◆ Job item: Line by line, reproduce exactly the beginning of the listing below, ending with the line that contains "Die Teams identifizierten" and adding nothing.

◆ Listed records:
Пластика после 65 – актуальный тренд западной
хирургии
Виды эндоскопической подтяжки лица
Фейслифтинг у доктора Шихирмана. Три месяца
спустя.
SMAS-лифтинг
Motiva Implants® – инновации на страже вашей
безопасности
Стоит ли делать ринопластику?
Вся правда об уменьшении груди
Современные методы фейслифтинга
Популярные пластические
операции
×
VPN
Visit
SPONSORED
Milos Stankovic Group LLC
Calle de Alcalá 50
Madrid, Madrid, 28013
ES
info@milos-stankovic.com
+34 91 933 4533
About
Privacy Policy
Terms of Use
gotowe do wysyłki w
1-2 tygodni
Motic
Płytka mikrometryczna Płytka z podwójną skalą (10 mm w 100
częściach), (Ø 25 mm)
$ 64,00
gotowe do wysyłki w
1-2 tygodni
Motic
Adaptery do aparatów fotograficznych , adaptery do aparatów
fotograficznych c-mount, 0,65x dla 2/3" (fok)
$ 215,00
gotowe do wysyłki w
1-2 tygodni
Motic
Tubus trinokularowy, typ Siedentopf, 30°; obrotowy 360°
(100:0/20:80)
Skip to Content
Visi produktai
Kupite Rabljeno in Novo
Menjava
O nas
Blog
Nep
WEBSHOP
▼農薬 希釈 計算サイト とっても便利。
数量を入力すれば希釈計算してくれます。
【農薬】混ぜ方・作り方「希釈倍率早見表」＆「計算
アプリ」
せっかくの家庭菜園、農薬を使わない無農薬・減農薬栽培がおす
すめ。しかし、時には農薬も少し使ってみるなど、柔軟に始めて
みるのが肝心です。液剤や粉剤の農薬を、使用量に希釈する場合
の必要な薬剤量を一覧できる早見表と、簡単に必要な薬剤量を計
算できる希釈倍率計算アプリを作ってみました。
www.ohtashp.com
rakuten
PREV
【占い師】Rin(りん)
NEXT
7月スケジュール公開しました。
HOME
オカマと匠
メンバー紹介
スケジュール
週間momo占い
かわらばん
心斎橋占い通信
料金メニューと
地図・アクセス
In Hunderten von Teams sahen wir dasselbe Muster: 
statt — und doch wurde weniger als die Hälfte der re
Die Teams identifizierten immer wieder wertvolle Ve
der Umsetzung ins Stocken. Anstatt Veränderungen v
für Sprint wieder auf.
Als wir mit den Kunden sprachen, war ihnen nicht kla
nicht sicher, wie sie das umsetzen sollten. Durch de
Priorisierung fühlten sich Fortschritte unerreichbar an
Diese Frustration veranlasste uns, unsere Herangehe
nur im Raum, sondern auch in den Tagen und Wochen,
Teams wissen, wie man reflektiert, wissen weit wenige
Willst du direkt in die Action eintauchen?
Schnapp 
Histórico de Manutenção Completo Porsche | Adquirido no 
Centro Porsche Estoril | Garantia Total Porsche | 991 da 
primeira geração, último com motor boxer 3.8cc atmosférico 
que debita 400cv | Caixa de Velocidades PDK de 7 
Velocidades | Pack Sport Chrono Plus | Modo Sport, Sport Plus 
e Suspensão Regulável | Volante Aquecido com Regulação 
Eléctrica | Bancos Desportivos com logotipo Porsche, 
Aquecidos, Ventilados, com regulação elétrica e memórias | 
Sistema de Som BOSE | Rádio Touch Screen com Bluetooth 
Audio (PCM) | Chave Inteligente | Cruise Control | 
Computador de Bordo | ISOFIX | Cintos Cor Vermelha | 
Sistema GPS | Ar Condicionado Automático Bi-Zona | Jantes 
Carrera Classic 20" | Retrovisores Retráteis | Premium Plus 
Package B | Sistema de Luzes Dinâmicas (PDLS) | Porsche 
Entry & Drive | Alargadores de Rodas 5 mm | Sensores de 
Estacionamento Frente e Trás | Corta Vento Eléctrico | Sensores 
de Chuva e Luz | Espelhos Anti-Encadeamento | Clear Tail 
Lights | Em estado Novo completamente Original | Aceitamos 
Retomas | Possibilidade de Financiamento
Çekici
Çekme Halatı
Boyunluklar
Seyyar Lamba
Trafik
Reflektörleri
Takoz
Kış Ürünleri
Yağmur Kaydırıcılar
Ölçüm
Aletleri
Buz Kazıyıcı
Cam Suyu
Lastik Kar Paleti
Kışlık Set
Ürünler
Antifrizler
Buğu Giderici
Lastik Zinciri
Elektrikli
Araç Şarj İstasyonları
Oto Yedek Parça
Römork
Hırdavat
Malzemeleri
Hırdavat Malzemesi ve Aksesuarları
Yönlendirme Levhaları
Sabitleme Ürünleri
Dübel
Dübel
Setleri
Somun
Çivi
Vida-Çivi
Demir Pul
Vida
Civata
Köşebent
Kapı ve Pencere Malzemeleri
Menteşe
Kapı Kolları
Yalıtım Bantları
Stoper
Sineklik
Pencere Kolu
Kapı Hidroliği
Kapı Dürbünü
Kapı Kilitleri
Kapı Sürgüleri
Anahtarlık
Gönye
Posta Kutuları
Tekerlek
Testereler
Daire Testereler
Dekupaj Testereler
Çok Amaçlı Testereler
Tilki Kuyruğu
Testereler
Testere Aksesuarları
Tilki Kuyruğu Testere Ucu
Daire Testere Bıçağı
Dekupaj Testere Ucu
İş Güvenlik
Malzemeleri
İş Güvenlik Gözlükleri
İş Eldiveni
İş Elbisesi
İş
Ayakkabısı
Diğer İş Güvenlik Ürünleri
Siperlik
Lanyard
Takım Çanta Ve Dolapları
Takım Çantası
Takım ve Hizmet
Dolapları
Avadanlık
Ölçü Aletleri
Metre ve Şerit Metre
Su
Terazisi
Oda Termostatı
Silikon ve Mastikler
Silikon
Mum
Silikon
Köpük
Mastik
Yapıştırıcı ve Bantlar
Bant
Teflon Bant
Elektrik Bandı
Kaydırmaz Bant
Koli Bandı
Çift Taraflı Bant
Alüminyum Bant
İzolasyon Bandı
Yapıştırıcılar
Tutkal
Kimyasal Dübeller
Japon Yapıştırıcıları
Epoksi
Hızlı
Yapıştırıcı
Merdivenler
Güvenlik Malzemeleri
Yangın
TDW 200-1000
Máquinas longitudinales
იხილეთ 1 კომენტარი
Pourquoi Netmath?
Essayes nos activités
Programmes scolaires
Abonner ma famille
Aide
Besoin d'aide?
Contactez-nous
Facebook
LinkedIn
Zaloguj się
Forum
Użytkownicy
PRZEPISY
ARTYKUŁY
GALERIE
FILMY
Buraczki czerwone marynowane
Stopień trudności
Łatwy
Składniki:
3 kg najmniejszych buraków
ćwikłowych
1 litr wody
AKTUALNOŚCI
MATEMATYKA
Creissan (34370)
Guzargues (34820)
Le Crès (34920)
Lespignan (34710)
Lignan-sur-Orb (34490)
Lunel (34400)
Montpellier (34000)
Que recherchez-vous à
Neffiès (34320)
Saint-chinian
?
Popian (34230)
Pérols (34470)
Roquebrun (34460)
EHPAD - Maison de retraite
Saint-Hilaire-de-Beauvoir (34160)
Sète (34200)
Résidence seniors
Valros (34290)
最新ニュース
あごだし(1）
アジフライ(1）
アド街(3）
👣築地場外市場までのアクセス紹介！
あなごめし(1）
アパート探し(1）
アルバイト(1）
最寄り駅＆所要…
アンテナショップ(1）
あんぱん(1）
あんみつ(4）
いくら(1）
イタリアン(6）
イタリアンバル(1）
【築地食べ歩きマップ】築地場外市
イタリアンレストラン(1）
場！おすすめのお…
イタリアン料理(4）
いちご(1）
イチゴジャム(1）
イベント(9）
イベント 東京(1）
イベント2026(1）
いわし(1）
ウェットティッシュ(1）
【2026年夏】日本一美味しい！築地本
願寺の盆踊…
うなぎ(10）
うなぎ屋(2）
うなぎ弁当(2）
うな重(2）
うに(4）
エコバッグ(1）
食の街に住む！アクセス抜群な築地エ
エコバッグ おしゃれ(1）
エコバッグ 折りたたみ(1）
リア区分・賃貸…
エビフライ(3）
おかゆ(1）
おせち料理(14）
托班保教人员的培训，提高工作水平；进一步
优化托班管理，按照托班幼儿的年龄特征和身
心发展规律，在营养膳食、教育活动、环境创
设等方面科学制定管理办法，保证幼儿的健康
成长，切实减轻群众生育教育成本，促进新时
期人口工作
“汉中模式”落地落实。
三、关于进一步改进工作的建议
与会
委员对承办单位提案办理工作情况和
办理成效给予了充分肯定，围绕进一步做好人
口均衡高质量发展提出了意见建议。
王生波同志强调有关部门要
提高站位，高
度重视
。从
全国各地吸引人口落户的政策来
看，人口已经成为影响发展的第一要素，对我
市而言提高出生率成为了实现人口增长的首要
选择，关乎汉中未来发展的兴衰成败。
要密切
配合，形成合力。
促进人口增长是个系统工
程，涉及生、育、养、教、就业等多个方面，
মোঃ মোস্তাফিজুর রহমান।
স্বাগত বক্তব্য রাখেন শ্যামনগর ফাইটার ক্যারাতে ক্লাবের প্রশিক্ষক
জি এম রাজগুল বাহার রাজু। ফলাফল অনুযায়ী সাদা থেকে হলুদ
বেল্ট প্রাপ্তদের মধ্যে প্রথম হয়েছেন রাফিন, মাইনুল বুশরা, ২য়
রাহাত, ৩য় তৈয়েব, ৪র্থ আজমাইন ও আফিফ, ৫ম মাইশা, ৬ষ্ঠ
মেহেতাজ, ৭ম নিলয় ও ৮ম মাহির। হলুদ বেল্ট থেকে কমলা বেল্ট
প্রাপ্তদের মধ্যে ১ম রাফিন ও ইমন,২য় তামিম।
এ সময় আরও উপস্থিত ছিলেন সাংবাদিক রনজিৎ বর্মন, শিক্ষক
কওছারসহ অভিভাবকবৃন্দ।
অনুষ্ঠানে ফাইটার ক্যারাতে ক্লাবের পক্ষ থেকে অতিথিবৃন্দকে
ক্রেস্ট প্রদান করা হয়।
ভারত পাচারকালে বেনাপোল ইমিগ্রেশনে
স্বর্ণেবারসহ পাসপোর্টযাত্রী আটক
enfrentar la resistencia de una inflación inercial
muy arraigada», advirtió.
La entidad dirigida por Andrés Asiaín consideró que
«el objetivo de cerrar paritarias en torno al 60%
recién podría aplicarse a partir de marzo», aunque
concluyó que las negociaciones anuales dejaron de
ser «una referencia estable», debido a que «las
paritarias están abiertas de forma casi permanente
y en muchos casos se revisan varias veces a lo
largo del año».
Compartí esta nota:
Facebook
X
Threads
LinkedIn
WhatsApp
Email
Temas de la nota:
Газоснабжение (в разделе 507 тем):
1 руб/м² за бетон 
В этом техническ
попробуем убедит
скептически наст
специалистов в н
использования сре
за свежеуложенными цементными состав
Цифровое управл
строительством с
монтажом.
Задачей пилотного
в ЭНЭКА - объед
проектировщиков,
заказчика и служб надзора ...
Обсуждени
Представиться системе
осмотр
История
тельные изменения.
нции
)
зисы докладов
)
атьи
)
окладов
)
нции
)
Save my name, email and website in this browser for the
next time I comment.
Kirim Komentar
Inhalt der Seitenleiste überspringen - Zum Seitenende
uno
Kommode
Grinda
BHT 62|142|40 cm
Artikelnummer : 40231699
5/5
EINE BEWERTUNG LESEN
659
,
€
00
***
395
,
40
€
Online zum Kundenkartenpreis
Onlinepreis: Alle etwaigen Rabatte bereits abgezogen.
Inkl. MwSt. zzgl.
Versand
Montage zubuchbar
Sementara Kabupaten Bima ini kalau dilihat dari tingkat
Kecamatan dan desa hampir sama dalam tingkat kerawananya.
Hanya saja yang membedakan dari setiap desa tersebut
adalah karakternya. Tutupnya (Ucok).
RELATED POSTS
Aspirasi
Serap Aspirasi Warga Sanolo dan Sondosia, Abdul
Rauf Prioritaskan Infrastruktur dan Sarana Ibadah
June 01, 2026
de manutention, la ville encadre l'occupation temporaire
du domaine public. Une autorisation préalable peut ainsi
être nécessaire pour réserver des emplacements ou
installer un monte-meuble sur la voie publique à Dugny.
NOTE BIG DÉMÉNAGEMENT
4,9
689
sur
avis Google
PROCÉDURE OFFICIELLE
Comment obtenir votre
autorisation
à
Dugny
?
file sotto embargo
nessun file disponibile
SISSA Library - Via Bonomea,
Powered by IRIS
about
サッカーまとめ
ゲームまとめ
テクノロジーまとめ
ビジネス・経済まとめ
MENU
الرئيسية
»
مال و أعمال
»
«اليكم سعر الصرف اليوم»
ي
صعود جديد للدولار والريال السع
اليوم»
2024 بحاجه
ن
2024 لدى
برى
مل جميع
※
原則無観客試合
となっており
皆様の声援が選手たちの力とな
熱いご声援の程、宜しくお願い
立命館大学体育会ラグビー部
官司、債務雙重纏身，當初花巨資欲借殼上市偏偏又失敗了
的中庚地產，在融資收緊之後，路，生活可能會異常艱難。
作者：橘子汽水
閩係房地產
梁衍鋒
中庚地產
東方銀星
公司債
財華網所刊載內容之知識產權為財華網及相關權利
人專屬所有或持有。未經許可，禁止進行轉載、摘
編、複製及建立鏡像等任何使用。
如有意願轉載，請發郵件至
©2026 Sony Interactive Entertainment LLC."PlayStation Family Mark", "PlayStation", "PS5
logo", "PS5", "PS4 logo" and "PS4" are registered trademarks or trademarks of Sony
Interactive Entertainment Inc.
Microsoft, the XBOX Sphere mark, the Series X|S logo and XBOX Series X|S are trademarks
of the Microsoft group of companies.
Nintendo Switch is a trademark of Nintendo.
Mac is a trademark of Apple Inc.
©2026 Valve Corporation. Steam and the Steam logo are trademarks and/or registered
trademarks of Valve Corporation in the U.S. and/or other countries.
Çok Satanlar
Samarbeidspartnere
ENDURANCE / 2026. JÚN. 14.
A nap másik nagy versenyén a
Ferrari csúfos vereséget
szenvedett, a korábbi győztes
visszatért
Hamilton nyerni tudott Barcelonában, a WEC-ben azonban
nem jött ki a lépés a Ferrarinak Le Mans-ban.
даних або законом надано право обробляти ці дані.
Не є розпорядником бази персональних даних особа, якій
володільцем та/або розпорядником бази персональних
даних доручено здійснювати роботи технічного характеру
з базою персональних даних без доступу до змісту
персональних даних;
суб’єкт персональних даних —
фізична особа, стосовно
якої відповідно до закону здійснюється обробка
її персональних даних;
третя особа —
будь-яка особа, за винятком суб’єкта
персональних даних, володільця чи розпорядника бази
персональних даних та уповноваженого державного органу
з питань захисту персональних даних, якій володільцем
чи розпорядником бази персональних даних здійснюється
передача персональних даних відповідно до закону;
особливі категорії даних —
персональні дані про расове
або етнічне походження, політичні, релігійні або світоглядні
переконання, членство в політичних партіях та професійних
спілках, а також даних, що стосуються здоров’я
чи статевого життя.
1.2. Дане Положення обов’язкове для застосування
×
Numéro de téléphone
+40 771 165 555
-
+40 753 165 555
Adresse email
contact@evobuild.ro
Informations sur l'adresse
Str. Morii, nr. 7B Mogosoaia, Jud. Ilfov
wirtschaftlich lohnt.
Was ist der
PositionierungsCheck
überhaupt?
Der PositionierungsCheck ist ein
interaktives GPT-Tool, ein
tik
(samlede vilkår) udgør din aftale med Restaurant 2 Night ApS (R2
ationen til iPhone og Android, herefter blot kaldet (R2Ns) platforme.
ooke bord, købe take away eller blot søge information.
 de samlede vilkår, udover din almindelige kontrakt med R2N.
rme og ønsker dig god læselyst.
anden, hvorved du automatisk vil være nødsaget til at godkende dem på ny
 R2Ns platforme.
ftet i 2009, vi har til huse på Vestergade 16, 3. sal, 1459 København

◆ Solved exercise:
Пластика после 65 – актуальный тренд западной
хирургии
Виды эндоскопической подтяжки лица
Фейслифтинг у доктора Шихирмана. Три месяца
спустя.
SMAS-лифтинг
Motiva Implants® – инновации на страже вашей
безопасности
Стоит ли делать ринопластику?
Вся правда об уменьшении груди
Современные методы фейслифтинга
Популярные пластические
операции
×
VPN
Visit
SPONSORED
Milos Stankovic Group LLC
Calle de Alcalá 50
Madrid, Madrid, 28013
ES
info@milos-stankovic.com
+34 91 933 4533
About
Privacy Policy
Terms of Use
gotowe do wysyłki w
1-2 tygodni
Motic
Płytka mikrometryczna Płytka z podwójną skalą (10 mm w 100
częściach), (Ø 25 mm)
$ 64,00
gotowe do wysyłki w
1-2 tygodni
Motic
Adaptery do aparatów fotograficznych , adaptery do aparatów
fotograficznych c-mount, 0,65x dla 2/3" (fok)
$ 215,00
gotowe do wysyłki w
1-2 tygodni
Motic
Tubus trinokularowy, typ Siedentopf, 30°; obrotowy 360°
(100:0/20:80)
Skip to Content
Visi produktai
Kupite Rabljeno in Novo
Menjava
O nas
Blog
Nep
WEBSHOP
▼農薬 希釈 計算サイト とっても便利。
数量を入力すれば希釈計算してくれます。
【農薬】混ぜ方・作り方「希釈倍率早見表」＆「計算
アプリ」
せっかくの家庭菜園、農薬を使わない無農薬・減農薬栽培がおす
すめ。しかし、時には農薬も少し使ってみるなど、柔軟に始めて
みるのが肝心です。液剤や粉剤の農薬を、使用量に希釈する場合
の必要な薬剤量を一覧できる早見表と、簡単に必要な薬剤量を計
算できる希釈倍率計算アプリを作ってみました。
www.ohtashp.com
rakuten
PREV
【占い師】Rin(りん)
NEXT
7月スケジュール公開しました。
HOME
オカマと匠
メンバー紹介
スケジュール
週間momo占い
かわらばん
心斎橋占い通信
料金メニューと
地図・アクセス
In Hunderten von Teams sahen wir dasselbe Muster: 
statt — und doch wurde weniger als die Hälfte der re
Die Teams identifizierten immer wieder wertvolle Ve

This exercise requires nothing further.